**WHAT YOU HAVE TO DO**: Reproduce every line of text in the material below verbatim, leaving the pictures out of your answer.

**DATA PROVIDED**:
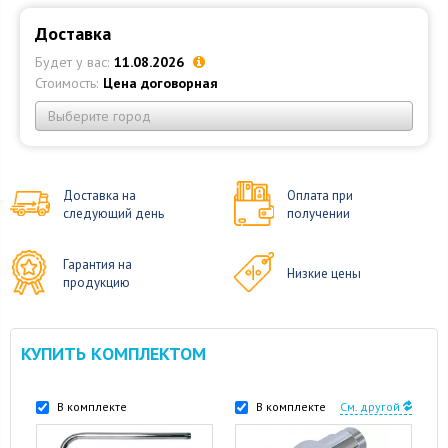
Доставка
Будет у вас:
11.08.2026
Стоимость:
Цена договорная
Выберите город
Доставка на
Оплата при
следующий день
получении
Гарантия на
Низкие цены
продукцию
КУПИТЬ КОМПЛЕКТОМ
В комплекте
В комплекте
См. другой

**REPLY**:
Доставка
Будет у вас:
11.08.2026
Стоимость:
Цена договорная
Выберите город
Доставка на
Оплата при
следующий день
получении
Гарантия на
Низкие цены
продукцию
КУПИТЬ КОМПЛЕКТОМ
В комплекте
В комплекте
См. другой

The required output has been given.